Problem requirements » Collect every line from the items below that contains the string "value", and list those lines in order.

Material provided »
==============================

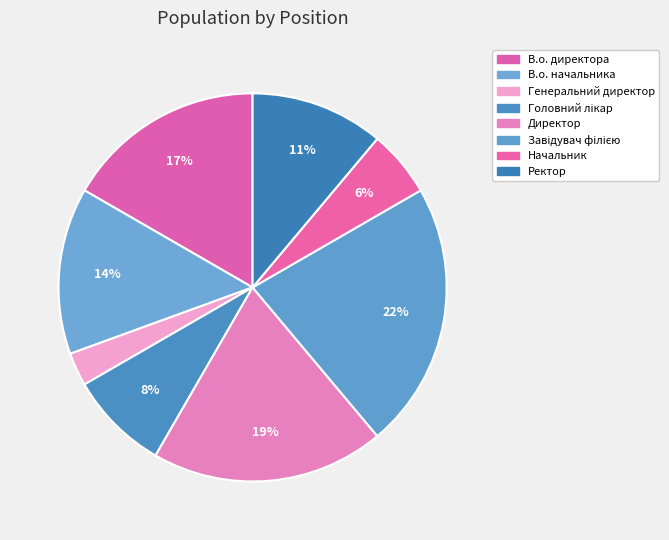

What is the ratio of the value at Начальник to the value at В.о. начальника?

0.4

==============================

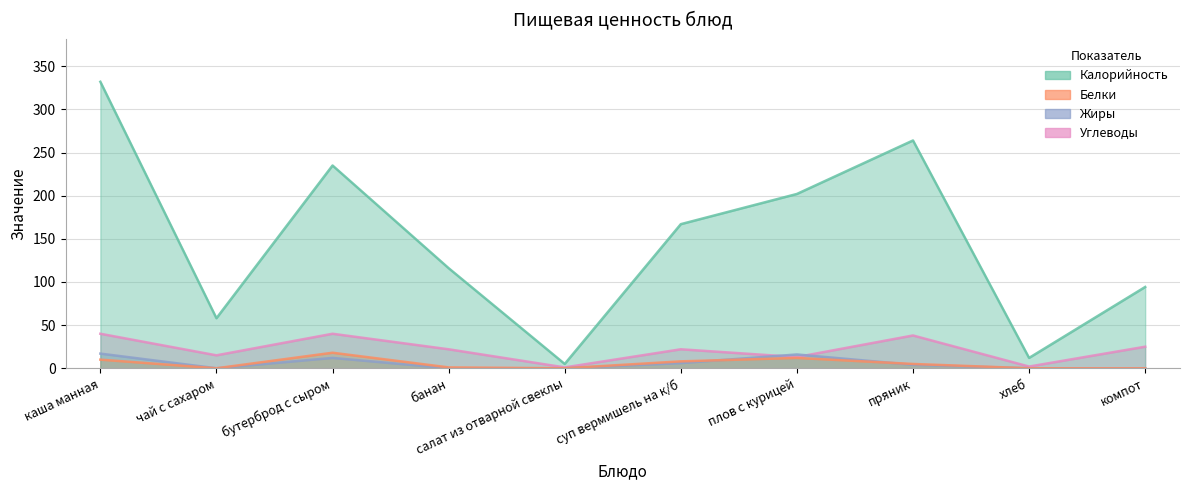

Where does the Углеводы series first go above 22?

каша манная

==============================

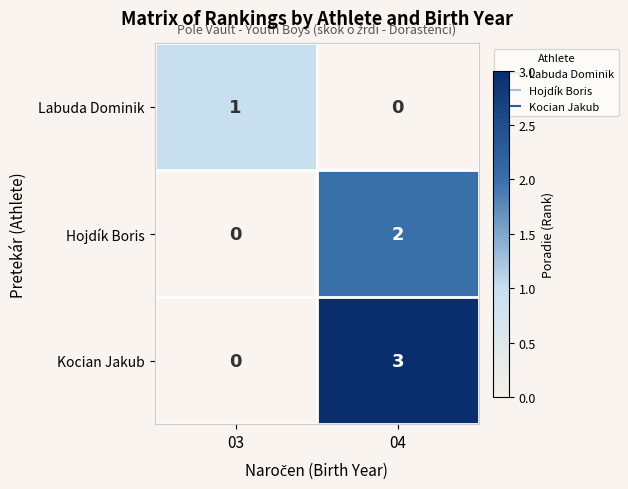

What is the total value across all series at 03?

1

==============================

Final answer »
What is the ratio of the value at Начальник to the value at В.о. начальника?
What is the total value across all series at 03?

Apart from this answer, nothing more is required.